Seitenauszug:
- - -
Kontrahierungszwang im Internet?!

Muss ein Unternehmen künftig Online in alle EU-Mitgliedstaaten liefern? Im Gespräch mit der Europaparlamentarierin Evelyne Gebhardt hat sich DER MITTELSTANDSVERBUND entschieden gegen eine solche Beschränkung der unternehmerischen Freiheit ausgeprochen.

Brüssel, 28.05.2015 — Die EU-Kommission hatte in ihrer Strategie zur Schaffung des digitalen Binnenmarkts viele Hindernisse identifiziert. Darunter zählen auch Verhaltensweisen von Unternehmen, die Waren und digitale Inhalte nur für einen Mitgliedstaat anzubieten. Verbraucher könnten nach Ansicht der Kommission dadurch diskriminiert werden. In der Strategie stellte die Kommission daher in Aussicht, solche Verhaltensweisen zukünftig als unzulässig anzusehen.
- - -
Bereitgestellte Einträge:
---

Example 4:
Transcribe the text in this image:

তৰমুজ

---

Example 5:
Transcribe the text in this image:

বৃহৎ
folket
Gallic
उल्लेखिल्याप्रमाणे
- - -
Aufgabe A: Nennen Sie sämtliche Substantive, die im Seitenauszug in dem Satz „In der Strategie stellte die Kommission daher in Aussicht, solche Verhaltensweisen zukünftig als unzulässig anzusehen.“ vorkommen.
Aufgabe B: Übersetzen Sie den folgenden Satz aus dem Seitenauszug ins Englische: „Verbraucher könnten nach Ansicht der Kommission dadurch diskriminiert werden.“
Aufgabe C: Schreiben Sie den Seitenauszug von „Kontrahierungszwang im Internet?!“ bis „unternehmerischen Freiheit ausgeprochen.“ unverändert ab.

Korrekte Ausgabe A: Strategie, Kommission, Aussicht, Verhaltensweisen

Korrekte Ausgabe B: In the Commission's view, consumers could be discriminated against as a result.

Korrekte Ausgabe C:
Kontrahierungszwang im Internet?!

Muss ein Unternehmen künftig Online in alle EU-Mitgliedstaaten liefern? Im Gespräch mit der Europaparlamentarierin Evelyne Gebhardt hat sich DER MITTELSTANDSVERBUND entschieden gegen eine solche Beschränkung der unternehmerischen Freiheit ausgeprochen.